When a detective told him he could not return to the campus, he allegedly refused to leave, pushed his way into a classroom, and began “angrily and stubbornly” confronting the staff.

Prosecutors said the incident so unnerved al-Wazer’s teachers that one fled the building.

It was not the first time he had become violent with university staff, prosecutors say. In 2015, he allegedly assaulted a professor during a student conference. Describing that incident in filings this week, Thayer wrote: “Despite being warned that security would be called, [al-Wazer] forced his foot in the classroom door as the professor tried to close it.”

What happened in between 2016 and his arrest in Altoona this month remains hazy.

Enrolled at Mount Aloysius, in Cambria County, he made the dean’s list three years running and worked as an Uber driver, according to his LinkedIn profile. He was set to transfer to California University of Pennsylvania next year, a spokesperson for that school has said.

But the FBI kept up its surveillance of al-Wazer and continued to investigate his social media history. By 2017, they had discovered a trove of anti-American memes and photos that appeared to depict him training with Middle Eastern rebels and brandishing high-powered weaponry, like a rocket-propelled grenade launcher.

Not only had he appeared to have trained with the Houthis somewhere in the Middle East, where his brother and wife live, he also attempted to recruit others in the U.S. over Facebook to join the movement, prosecutors said.

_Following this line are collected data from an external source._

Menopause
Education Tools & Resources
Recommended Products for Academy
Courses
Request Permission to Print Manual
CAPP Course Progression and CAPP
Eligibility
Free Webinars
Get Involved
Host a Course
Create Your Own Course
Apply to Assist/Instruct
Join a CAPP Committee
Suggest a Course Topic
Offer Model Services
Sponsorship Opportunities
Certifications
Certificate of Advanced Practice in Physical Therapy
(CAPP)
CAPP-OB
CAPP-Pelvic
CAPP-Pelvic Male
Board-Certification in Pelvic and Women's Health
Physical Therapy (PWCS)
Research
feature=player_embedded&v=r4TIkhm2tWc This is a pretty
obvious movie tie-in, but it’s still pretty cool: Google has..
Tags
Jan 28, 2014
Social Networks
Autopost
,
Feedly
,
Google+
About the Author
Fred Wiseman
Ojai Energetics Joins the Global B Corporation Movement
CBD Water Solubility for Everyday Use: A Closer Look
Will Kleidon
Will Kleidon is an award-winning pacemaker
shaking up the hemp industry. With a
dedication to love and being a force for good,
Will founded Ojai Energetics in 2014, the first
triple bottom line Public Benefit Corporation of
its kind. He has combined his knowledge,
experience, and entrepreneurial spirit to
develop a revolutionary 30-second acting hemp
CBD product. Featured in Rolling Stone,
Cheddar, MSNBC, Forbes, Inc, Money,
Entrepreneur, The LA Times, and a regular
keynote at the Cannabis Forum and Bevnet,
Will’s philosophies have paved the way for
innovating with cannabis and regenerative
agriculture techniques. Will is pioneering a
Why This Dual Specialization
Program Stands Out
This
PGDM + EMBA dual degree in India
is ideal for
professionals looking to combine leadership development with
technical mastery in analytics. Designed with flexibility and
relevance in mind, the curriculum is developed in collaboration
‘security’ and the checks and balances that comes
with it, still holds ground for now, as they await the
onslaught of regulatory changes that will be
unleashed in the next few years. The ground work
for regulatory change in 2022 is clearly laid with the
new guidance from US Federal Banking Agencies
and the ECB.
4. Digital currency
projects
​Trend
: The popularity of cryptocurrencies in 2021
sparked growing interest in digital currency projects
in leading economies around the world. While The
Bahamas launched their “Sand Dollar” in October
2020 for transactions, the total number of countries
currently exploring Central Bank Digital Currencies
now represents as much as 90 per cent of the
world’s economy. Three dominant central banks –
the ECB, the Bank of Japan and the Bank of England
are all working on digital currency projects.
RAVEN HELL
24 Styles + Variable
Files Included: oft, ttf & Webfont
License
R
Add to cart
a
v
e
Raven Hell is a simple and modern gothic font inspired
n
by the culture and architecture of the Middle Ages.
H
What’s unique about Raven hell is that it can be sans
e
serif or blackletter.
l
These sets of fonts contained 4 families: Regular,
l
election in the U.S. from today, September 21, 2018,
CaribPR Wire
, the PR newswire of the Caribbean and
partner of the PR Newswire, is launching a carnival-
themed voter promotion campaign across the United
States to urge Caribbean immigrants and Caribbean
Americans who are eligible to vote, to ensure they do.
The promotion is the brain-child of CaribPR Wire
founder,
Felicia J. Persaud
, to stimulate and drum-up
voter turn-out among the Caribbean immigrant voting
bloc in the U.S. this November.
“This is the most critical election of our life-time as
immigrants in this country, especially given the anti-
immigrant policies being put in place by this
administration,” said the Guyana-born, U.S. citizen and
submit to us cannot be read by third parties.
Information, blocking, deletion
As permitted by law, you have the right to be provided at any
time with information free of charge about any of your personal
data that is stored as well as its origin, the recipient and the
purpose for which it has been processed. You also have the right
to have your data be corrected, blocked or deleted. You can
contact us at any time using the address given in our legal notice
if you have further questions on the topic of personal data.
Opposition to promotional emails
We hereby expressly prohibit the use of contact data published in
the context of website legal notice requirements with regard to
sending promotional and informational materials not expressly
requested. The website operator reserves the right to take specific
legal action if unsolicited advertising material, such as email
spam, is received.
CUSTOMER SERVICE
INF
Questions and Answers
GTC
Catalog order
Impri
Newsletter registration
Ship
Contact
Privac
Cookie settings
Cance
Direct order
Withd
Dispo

“During much of the time he has spent in the United States since 2014 — while enjoying its freedoms, privileges, and material comforts, and availing himself of its institutions of higher learning — al-Wazer has demonstrated a deep hatred for this country,” Thayer wrote in court filings, “a hatred that is eluctably bound to his explicit and unwavering support for … the Houthi movement.”

But it was al-Wazer’s sudden desire to tour the White House days after withdrawing his application for temporary protected status — an immigration designation that allowed him to legally remain in the U.S. while war continued to ravage his country — that prompted Secret Service agents to deny his request for a visit and drew the FBI to his home.

“Al-Wazer is of course entitled to hold and lawfully express his political and religious opinions as freely as anyone else in this country, no matter how hateful or odious they may be,” Thayer wrote. “However, al-Wazer is not entitled to lie about those beliefs when asked about them by U.S. immigration and counterterrorism officials.”

If convicted, al-Wazer faces up to five years in prison and will almost certainly be deported after his release.